- Task to complete:
Retype each line of the rows below without changing a single character.

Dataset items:
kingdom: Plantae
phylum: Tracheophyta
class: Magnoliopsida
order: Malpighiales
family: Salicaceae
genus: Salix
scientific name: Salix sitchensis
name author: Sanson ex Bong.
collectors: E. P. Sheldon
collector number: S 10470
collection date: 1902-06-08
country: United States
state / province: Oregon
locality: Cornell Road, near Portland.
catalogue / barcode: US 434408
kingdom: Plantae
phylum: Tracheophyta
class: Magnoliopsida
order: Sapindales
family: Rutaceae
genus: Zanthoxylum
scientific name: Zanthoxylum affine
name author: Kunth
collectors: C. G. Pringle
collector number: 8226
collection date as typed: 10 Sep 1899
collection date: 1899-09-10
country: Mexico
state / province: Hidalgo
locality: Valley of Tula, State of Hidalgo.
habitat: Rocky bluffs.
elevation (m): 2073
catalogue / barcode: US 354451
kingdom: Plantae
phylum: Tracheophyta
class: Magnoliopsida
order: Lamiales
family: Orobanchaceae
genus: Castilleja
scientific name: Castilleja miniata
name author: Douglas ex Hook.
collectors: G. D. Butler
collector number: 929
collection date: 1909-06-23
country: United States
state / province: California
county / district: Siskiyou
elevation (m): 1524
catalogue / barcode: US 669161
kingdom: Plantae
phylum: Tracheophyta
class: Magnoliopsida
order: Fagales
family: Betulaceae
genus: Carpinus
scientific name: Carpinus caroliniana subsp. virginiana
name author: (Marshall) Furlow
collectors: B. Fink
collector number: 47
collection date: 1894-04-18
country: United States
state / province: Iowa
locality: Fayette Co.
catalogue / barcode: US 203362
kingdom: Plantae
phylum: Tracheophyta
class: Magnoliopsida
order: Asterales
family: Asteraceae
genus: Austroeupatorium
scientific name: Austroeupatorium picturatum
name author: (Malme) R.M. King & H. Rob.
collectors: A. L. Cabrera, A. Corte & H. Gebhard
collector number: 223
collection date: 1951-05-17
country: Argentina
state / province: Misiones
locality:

- Task output:
kingdom: Plantae
phylum: Tracheophyta
class: Magnoliopsida
order: Malpighiales
family: Salicaceae
genus: Salix
scientific name: Salix sitchensis
name author: Sanson ex Bong.
collectors: E. P. Sheldon
collector number: S 10470
collection date: 1902-06-08
country: United States
state / province: Oregon
locality: Cornell Road, near Portland.
catalogue / barcode: US 434408
kingdom: Plantae
phylum: Tracheophyta
class: Magnoliopsida
order: Sapindales
family: Rutaceae
genus: Zanthoxylum
scientific name: Zanthoxylum affine
name author: Kunth
collectors: C. G. Pringle
collector number: 8226
collection date as typed: 10 Sep 1899
collection date: 1899-09-10
country: Mexico
state / province: Hidalgo
locality: Valley of Tula, State of Hidalgo.
habitat: Rocky bluffs.
elevation (m): 2073
catalogue / barcode: US 354451
kingdom: Plantae
phylum: Tracheophyta
class: Magnoliopsida
order: Lamiales
family: Orobanchaceae
genus: Castilleja
scientific name: Castilleja miniata
name author: Douglas ex Hook.
collectors: G. D. Butler
collector number: 929
collection date: 1909-06-23
country: United States
state / province: California
county / district: Siskiyou
elevation (m): 1524
catalogue / barcode: US 669161
kingdom: Plantae
phylum: Tracheophyta
class: Magnoliopsida
order: Fagales
family: Betulaceae
genus: Carpinus
scientific name: Carpinus caroliniana subsp. virginiana
name author: (Marshall) Furlow
collectors: B. Fink
collector number: 47
collection date: 1894-04-18
country: United States
state / province: Iowa
locality: Fayette Co.
catalogue / barcode: US 203362
kingdom: Plantae
phylum: Tracheophyta
class: Magnoliopsida
order: Asterales
family: Asteraceae
genus: Austroeupatorium
scientific name: Austroeupatorium picturatum
name author: (Malme) R.M. King & H. Rob.
collectors: A. L. Cabrera, A. Corte & H. Gebhard
collector number: 223
collection date: 1951-05-17
country: Argentina
state / province: Misiones
locality:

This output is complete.